Forte della debolezza della politica, delle sue pessime prove, sempre più spesso la società italiana sembra non voler riconoscere più alcun potere di direzione alla politica stessa, ma di cercarne solo l'appoggio necessario per la sua sopravvivenza spicciola. E domani capiti quel che può capitare. Essa si muove in questa ricerca con consumata spregiudicatezza, tanto a destra come a sinistra, utilizzando per i propri interessi tutto l'arco della rappresentanza parlamentare.

Ogni gruppo sociale appena importante, ogni interesse e segmento professionale sa di poter contare sui suoi deputati e senatori di riferimento (particolarmente rilevante il caso dei magistrati e degli avvocati che hanno a disposizione un vero e proprio partito ombra), i quali intervengono puntualmente a difendere i propri tutelati contro la destra, contro la sinistra, contro tutti. Come si è visto drammaticamente proprio in queste settimane: quando il governo, la maggioranza, e in modo solo meno diretto anche l'opposizione, si sono mostrati incapaci di esprimere indirizzi rapidi, incisivi e coerenti, di sostenere scelte dure, perché di fatto totalmente in balia del blocco conservatore-immobilista, perché ricattati e minacciati dai milioni e milioni di cittadini impegnati allo spasimo perché tutto resti com'è.

In Italia non sembra più ormai possibile fare nulla, cambiare nulla, perché c'è sempre qualcuno dotato di un potere d'interdizione che dice di no.
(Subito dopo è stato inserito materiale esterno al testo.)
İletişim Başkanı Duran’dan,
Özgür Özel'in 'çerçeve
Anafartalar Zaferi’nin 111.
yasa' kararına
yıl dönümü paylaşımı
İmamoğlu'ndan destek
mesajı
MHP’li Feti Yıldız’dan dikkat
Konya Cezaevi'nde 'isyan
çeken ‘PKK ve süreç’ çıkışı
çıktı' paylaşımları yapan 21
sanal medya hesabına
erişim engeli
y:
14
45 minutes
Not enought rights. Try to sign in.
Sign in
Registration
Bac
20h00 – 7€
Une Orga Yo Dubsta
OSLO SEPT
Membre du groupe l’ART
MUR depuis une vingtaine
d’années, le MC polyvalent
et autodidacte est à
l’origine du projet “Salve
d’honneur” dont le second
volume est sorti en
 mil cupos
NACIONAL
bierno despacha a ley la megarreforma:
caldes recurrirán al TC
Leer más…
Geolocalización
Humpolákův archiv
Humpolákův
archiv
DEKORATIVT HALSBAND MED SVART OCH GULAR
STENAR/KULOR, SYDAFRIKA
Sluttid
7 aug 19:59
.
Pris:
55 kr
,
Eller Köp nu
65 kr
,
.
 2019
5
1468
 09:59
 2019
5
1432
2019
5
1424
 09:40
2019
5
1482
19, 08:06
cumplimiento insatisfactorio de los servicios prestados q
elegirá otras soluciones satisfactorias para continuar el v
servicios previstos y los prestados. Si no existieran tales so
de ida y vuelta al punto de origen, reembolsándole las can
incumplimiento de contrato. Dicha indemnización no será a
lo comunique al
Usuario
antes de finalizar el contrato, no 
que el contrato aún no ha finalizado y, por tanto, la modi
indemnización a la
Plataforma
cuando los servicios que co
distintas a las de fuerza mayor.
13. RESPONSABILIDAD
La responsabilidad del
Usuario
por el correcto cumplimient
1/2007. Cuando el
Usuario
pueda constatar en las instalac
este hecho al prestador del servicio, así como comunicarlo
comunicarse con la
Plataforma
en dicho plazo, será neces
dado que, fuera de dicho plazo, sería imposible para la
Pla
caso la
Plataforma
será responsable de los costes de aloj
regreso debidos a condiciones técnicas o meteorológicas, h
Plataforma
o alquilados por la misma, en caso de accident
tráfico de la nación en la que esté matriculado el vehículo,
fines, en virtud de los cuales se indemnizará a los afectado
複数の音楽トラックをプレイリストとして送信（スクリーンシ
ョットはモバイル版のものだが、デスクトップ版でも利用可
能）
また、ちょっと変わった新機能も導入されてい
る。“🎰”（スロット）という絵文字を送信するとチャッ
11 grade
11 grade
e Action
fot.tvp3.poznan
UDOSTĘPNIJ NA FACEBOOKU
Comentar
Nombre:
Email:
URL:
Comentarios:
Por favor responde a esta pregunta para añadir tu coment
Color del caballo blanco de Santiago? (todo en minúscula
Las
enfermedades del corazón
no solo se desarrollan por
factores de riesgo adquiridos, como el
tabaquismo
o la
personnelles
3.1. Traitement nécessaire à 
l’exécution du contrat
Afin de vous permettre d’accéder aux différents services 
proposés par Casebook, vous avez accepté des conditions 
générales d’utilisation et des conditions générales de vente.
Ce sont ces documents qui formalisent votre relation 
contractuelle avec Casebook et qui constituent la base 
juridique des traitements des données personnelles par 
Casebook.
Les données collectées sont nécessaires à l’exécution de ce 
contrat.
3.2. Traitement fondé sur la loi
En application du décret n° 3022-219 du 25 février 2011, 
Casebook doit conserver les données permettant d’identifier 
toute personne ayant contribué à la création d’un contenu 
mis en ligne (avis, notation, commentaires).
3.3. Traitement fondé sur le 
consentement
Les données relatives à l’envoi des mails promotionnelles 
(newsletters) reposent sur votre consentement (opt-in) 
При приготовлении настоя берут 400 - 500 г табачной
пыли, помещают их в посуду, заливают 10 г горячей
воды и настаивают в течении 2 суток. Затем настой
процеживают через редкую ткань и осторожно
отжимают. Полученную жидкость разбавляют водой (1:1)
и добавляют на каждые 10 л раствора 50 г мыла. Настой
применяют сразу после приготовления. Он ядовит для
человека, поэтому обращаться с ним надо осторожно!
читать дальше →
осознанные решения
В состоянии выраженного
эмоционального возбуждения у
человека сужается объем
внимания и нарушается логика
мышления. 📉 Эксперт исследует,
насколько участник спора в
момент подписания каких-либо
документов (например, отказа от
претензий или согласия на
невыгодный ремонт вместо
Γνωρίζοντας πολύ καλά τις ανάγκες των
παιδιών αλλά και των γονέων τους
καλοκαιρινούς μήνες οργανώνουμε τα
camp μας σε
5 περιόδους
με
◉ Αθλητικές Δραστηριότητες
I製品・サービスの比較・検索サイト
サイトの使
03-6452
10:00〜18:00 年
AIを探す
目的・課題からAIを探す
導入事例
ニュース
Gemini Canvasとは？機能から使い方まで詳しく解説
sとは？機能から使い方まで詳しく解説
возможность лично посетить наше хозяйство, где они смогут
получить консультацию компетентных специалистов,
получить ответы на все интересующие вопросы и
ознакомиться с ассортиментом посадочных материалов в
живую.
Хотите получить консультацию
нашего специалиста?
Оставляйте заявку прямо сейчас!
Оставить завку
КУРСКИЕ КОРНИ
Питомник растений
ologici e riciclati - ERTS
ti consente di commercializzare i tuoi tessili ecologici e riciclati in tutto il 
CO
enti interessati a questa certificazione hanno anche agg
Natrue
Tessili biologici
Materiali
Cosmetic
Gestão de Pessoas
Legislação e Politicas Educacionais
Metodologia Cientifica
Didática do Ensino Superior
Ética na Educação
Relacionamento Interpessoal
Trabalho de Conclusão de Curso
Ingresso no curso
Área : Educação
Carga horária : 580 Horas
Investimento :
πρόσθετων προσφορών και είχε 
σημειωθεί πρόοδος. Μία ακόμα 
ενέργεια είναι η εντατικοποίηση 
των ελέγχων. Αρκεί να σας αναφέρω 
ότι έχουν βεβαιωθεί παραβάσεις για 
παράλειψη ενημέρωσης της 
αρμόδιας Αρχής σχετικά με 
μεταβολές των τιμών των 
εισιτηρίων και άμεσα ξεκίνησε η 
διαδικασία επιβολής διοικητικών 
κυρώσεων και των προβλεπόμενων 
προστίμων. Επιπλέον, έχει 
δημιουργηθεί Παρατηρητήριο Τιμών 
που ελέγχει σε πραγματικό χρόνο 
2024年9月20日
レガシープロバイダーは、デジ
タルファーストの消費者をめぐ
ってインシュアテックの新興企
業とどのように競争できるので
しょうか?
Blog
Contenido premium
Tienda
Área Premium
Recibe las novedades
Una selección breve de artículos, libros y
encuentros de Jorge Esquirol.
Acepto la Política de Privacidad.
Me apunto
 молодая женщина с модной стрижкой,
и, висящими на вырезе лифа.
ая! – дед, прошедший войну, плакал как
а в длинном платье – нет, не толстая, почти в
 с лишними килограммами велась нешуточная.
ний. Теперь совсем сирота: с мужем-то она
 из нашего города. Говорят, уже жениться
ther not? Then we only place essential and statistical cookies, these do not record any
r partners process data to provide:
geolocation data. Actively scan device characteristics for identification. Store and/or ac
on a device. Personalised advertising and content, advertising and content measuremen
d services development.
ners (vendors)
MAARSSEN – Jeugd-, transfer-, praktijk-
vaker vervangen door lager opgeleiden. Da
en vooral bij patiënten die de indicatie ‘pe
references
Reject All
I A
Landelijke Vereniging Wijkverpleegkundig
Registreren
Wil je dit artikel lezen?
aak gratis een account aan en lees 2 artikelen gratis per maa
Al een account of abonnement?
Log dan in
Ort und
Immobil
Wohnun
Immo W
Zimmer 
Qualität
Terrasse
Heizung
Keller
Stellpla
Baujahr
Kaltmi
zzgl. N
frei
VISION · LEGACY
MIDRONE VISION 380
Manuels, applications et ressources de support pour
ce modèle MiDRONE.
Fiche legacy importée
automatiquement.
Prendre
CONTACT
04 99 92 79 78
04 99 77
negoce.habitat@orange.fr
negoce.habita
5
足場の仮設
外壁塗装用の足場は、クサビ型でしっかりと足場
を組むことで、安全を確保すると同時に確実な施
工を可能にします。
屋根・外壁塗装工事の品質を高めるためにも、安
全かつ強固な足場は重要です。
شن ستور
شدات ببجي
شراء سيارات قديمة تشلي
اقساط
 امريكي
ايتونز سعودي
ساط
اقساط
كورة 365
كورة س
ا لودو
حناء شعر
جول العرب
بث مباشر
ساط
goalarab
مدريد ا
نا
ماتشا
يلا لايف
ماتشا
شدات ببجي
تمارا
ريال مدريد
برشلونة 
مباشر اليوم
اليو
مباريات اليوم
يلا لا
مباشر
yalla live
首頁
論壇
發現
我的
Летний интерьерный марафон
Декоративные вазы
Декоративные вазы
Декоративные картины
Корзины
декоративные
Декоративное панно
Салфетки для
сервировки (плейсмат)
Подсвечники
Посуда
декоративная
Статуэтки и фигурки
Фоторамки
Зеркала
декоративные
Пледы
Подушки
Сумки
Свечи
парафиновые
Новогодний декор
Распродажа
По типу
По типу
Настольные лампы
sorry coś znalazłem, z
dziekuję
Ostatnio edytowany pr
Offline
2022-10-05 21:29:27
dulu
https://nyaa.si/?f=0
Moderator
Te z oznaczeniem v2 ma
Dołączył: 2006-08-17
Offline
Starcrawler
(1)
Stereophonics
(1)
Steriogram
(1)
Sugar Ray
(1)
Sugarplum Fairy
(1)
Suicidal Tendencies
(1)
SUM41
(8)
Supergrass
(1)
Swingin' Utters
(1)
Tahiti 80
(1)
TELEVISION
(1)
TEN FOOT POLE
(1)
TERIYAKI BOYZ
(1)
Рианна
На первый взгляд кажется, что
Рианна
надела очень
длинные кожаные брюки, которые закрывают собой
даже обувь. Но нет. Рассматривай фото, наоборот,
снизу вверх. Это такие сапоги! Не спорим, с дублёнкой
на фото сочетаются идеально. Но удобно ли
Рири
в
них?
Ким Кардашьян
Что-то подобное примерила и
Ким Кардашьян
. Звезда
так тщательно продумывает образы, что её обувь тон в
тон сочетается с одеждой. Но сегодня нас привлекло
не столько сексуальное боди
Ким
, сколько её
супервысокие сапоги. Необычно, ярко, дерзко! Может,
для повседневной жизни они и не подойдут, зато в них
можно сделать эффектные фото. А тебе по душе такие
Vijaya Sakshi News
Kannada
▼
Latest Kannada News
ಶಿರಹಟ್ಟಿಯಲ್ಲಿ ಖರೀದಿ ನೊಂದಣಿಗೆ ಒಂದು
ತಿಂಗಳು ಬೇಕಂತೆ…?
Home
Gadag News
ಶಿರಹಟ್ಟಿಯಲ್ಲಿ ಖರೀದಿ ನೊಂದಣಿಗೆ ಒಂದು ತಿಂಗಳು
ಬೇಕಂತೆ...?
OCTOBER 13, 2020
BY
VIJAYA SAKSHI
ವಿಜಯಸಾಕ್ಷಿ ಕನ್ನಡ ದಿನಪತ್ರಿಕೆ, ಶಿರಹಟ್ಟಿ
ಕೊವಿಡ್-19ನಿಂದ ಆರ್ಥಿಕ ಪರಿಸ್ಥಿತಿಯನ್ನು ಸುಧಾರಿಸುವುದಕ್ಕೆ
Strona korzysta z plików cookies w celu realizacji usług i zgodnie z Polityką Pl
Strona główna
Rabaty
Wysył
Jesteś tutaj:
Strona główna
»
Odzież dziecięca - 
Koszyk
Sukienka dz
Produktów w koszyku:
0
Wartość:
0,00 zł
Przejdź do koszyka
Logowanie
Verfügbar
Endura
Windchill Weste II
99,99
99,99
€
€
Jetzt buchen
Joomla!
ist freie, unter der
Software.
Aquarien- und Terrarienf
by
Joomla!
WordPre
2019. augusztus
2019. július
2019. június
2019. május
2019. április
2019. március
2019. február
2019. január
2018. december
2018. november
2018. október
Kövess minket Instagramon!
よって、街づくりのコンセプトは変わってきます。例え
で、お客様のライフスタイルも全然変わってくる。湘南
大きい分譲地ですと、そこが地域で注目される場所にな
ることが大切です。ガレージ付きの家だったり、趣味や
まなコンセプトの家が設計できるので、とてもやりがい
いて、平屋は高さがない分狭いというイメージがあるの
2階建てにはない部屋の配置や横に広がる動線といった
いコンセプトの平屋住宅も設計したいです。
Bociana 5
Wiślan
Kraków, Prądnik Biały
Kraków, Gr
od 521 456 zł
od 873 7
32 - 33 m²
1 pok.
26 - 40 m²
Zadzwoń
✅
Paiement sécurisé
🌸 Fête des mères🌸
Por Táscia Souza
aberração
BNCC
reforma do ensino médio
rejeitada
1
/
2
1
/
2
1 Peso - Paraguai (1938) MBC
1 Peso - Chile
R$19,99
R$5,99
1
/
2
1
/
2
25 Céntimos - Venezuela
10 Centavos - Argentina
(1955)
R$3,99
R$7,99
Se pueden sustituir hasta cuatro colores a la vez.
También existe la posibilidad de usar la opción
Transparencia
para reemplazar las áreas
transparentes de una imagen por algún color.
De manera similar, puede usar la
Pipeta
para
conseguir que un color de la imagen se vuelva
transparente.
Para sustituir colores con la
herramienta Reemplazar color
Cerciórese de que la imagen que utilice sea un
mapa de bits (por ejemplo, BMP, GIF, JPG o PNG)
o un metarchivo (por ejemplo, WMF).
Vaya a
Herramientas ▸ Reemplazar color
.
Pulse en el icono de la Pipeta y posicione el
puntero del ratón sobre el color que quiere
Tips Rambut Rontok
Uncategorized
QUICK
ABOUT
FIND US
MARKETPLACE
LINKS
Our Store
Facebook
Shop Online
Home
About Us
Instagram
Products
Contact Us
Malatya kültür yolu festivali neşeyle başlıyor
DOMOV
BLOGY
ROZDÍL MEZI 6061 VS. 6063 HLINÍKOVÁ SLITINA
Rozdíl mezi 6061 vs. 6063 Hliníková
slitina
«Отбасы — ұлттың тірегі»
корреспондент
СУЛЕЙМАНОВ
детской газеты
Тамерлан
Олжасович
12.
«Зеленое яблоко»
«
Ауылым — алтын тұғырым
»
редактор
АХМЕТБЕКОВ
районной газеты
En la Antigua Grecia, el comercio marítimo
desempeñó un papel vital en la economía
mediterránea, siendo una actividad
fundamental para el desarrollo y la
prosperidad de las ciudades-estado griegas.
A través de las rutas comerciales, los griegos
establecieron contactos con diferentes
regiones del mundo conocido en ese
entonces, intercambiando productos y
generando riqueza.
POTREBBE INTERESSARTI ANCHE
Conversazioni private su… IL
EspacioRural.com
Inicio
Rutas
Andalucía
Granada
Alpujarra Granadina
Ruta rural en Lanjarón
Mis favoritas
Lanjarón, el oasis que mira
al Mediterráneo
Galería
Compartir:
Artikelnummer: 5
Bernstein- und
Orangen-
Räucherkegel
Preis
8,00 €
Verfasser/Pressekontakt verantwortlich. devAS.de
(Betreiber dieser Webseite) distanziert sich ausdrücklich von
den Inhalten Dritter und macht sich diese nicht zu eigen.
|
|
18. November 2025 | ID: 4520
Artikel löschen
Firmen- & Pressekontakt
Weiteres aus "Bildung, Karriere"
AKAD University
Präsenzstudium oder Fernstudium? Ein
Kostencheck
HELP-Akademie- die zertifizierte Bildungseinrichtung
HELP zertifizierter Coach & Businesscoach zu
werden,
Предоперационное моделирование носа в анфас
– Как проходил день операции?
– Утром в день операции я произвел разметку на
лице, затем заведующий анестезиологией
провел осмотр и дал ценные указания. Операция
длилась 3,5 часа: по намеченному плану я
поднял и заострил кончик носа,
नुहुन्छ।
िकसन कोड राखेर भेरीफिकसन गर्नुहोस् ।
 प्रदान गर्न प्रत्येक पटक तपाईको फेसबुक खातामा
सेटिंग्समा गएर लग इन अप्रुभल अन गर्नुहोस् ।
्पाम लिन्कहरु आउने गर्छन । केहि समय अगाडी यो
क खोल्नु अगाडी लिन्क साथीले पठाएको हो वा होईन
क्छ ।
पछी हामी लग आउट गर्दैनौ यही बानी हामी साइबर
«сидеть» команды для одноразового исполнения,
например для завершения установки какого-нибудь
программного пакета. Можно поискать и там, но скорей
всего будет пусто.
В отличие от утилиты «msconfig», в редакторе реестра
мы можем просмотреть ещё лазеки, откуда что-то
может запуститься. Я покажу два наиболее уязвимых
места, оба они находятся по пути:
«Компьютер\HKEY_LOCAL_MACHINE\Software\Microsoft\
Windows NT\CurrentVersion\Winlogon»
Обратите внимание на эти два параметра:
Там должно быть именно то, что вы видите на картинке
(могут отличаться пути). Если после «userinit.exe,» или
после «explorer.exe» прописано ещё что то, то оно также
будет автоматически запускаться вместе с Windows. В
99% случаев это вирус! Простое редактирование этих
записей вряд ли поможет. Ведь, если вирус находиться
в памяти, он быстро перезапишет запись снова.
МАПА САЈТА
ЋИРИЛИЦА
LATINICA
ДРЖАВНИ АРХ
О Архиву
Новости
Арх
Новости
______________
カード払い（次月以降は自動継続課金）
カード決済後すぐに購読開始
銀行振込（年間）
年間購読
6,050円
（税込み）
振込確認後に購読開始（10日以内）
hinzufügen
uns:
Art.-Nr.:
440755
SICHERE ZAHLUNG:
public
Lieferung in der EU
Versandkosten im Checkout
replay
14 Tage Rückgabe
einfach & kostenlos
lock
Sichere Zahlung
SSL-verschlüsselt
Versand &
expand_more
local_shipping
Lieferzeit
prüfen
Anche per questo siamo un Paese che dà sempre di più l'impressione soffocante di un Paese vecchio, immobile, paralizzato. Dove perfino i discorsi, i pensieri, le conversazioni si susseguono sempre eguali. Un Paese prigioniero del suo passato, nel quale troppi hanno costruito la propria esistenza sfruttando rendite di posizione, contingenze favorevoli irrepetibili, trincerandosi in ben muniti fortini corporativi. Un Paese che fino a ieri poteva forse credere di essere una sicura Fortezza Bastiani, ma che oggi, quando il tempo dei barbari è forse arrivato, assomiglia sempre di più a un disperato Forte Alamo.